15 Mar 2017
You would do better, at least no worse, to obliterate texts than to blacken margins, to fill in the holes of words till all is blank and flat and the whole ghastly business looks like what it is, senseless, speechless, issueless misery. - Samuel Beckett
In No Medium, Craig Dworkin looks at works that are blank, erased, clear, or silent, writing critically and substantively about works for which there would seem to be not only nothing to see but nothing to say. Examined closely, these ostensibly ‘contentless’ works of art, literature and music point to a new understanding of media and the limits of the artistic object.
Dworkin considers works predicated on blank sheets of paper, from a fictional collection of poems in Jean Cocteau’s Orphée to the actual publication of a ream of typing paper as a book of poetry; he compares Robert Rauschenberg’s Erased De Kooning Drawing to the artist Nick Thurston’s erased copy of Maurice Blanchot’s The Space of Literature (in which only Thurston’s marginalia were visible) and he scrutinizes the sexual politics of photographic representation and the implications of obscured or obliterated subjects of photographs.

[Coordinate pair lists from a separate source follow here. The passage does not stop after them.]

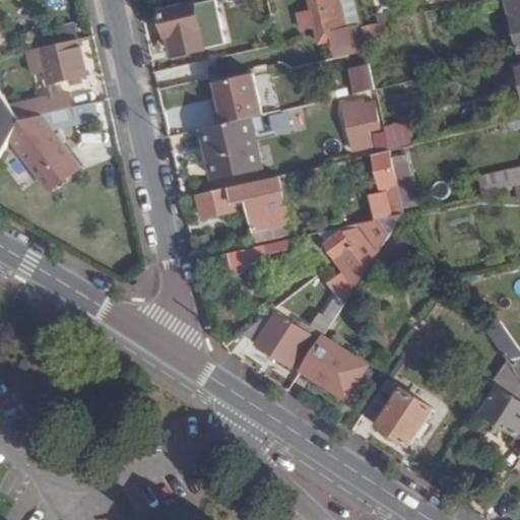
[(71,0),(26,0),(33,21),(74,10),(71,0)]
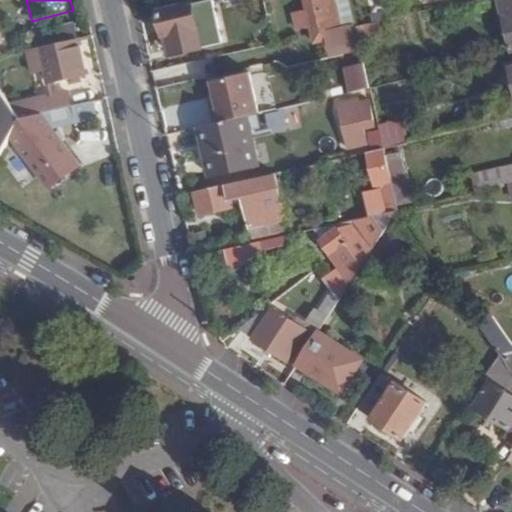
[(334,0),(303,0),(314,44),(329,40),(327,23),(338,19),(334,0)]
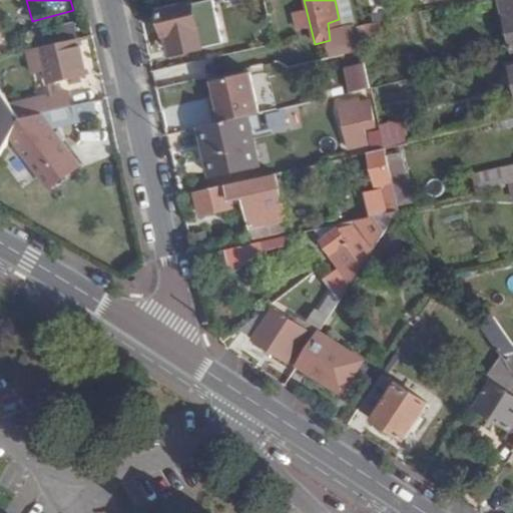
[(512,0),(503,0),(512,45),(512,0)]
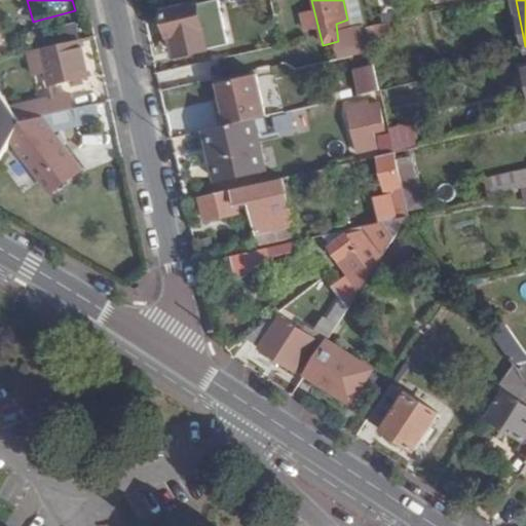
[(178,35),(182,55),(211,49),(200,4),(166,12),(172,36),(178,35)]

Reexamining the famous case of John Cage’s 4’33”, Dworkin links Cage’s composition to Rauschenberg’s White Paintings, Ken Friedman’s Zen for Record (and Nam June Paik’s Zen for Film), and other works, offering also a “guide to further listening” that surveys more than 100 scores and recordings of “silent” music.
Dworkin argues that we should understand media not as blank, base things but as social events, and that there is no medium, understood in isolation, but only and always a plurality of media: interpretive activities taking place in socially inscribed space.
Craig Dworkin, Professor in the English Department at the University of Utah, is a poet and the author of Dure (Cuneiform Press, 2004), Strand (Roof Books, 2005), Parse (Atelos, 2008) and the editor of Reading the Illegible (Northwestern University Press, 2003) and Language to Cover a Page: The Early Writings of Vito Acconci (MIT Press, 2006). He runs Eclipse, an online archive of radical small-press writing from the last quarter century. He is currently Visiting Professor and poet-in-residence at Leeds Beckett University.
The talk will be introduced by conceptual writer and teacher Simon Morris. He is Professor of Art and Director of Research in the School of Art, Architecture and Design at Leeds Beckett University, UK. He is the author of numerous experimental books, including Bibliomania (1998), The Royal Road to the Unconscious (2003), Re-Writing Freud (2005), Getting Inside Jack Kerouac’s Head (2010) and Pigeon Reader (2012).